The lawsuit claims that barring same-sex couples from marrying “denies loving, committed, same-sex couples the dignity and status that only marriage can confer on their relationships and their families.”

It also deprives LGBT couples rights and privileges available to married couples, such as visiting a spouse in a nursing home, making medical decisions if a spouse is incapacitated and obtaining a death certificate if a spouse dies. If one of them is killed, the surviving gay spouse cannot sue for a partner’s wrongful death, because they are not legally married.

Surviving different-sex spouses are entitled to continued coverage under their spouse’s health, dental, vision or prescription-drug insurance plans. Same-sex spouses are not, the lawsuit alleges, “for no other reasons than their sexual orientation and their sex.”

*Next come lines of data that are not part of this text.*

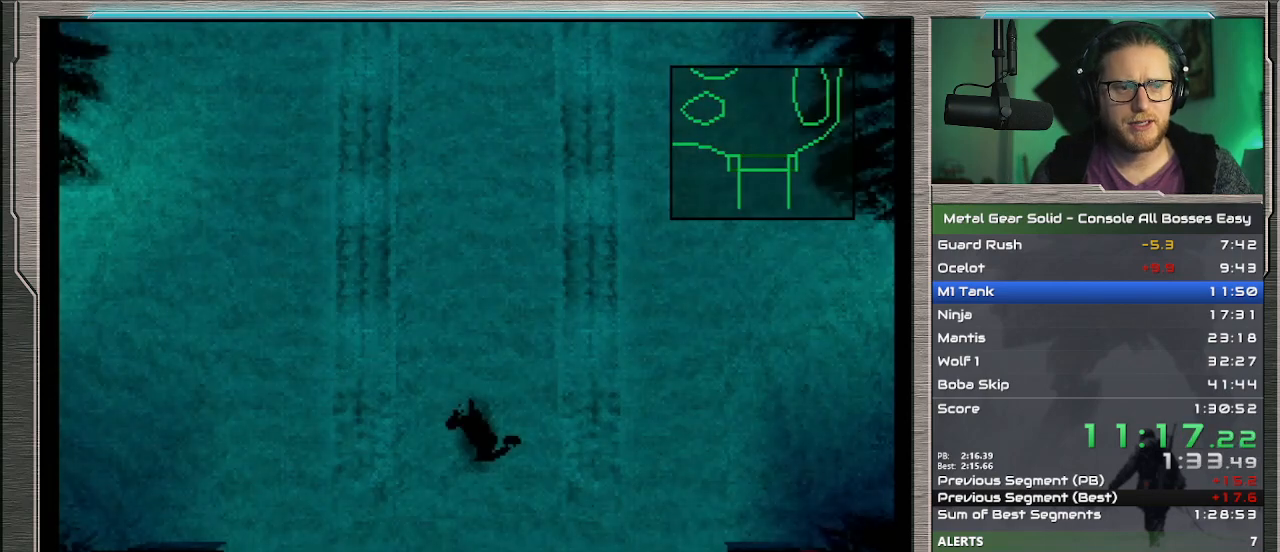
{"buttons": ["DPAD_UP", "DPAD_LEFT"], "left_stick": "center", "events": []}
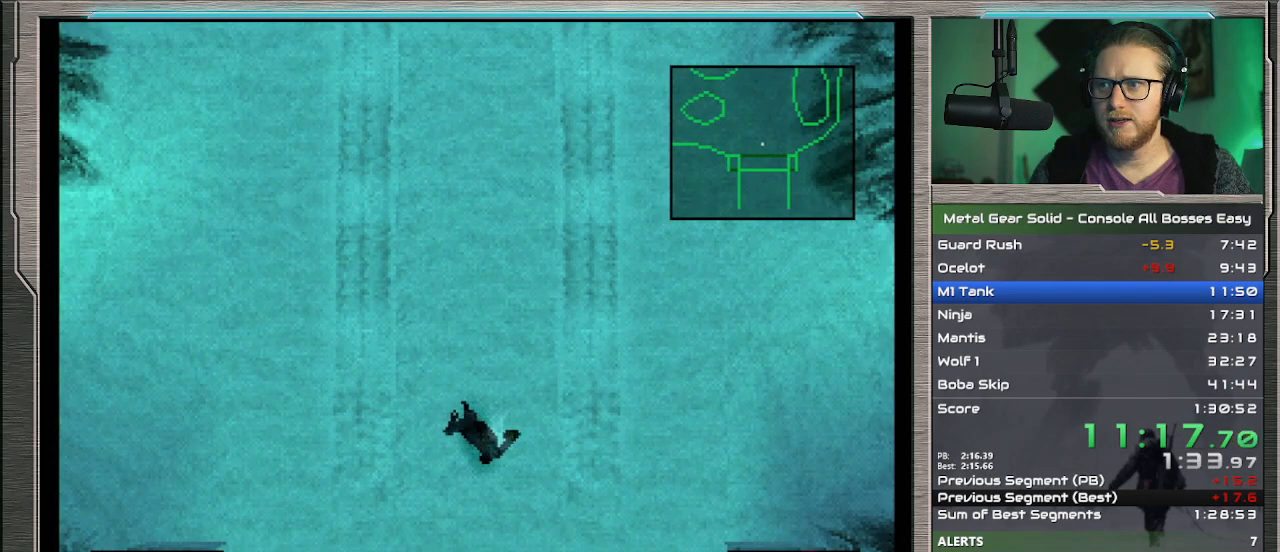
{"buttons": ["DPAD_UP"], "left_stick": "center", "events": [[400, "DPAD_LEFT", "up"]]}
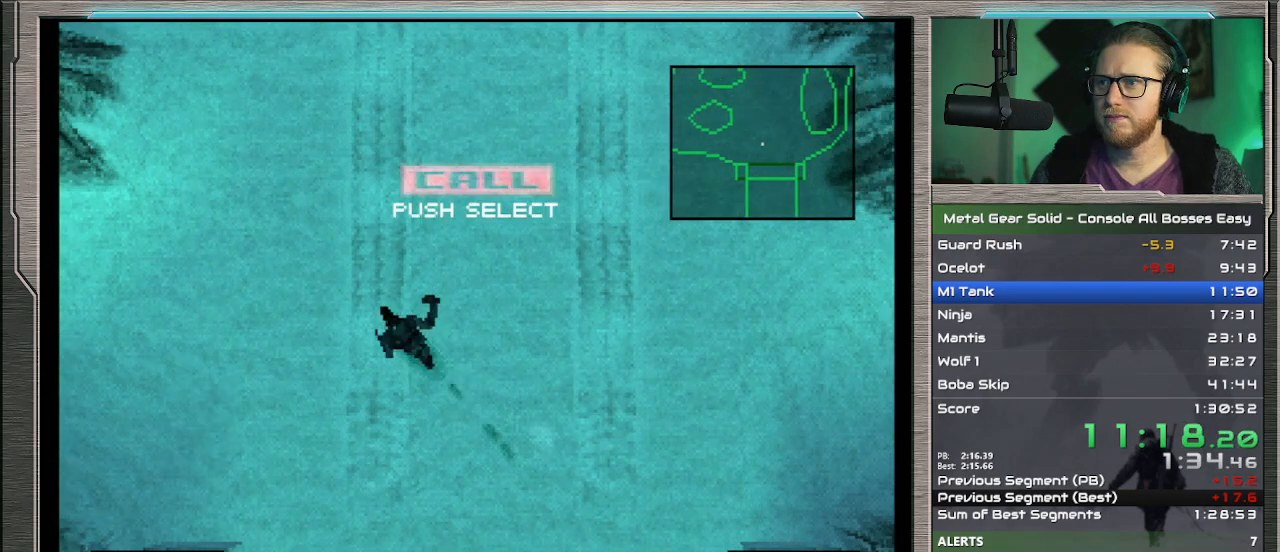
{"buttons": ["DPAD_UP"], "left_stick": "center", "events": []}
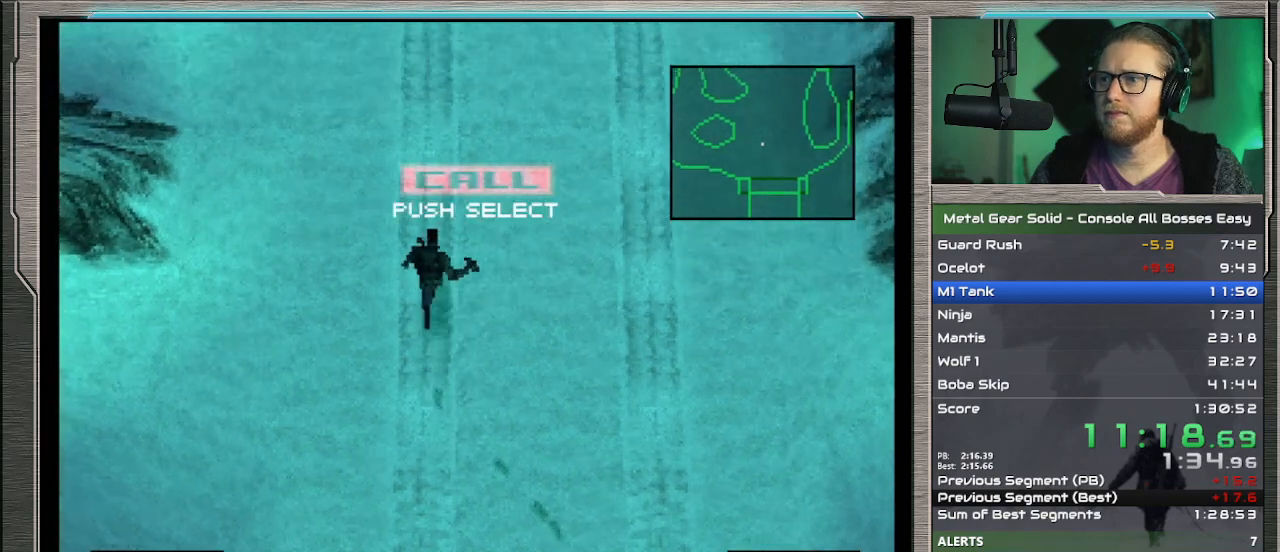
{"buttons": ["DPAD_UP"], "left_stick": "center", "events": []}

Suit says same-sex couples stigmatized

The suit says same-sex couples and their children “are stigmatized and relegated to a second-class status” by being barred from the right to wed. “The exclusion tells same-sex couples, and all the world, that their relationships are unworthy of recognition.”

The lawsuit claims that refusing to issue marriage licenses to same-sex couples “does not rationally further any legitimate government interest” but instead “serves only to disparage and injure same-sex couples and their families.”

The brief by the religious organizations insists their position on marriage is separate from their views on the morality of homosexuality.

Defining marriage as gender-neutral, they say, changes its message and function to celebrating adult relationships rather than protecting children.

“Sober reflection suggests that transforming marriage into a relationship primarily directed at affirming the life choices of adults will deepen the devastating effects America has suffered over the last half-century with the devaluing of marriage as a child-centered institution,” the brief argues.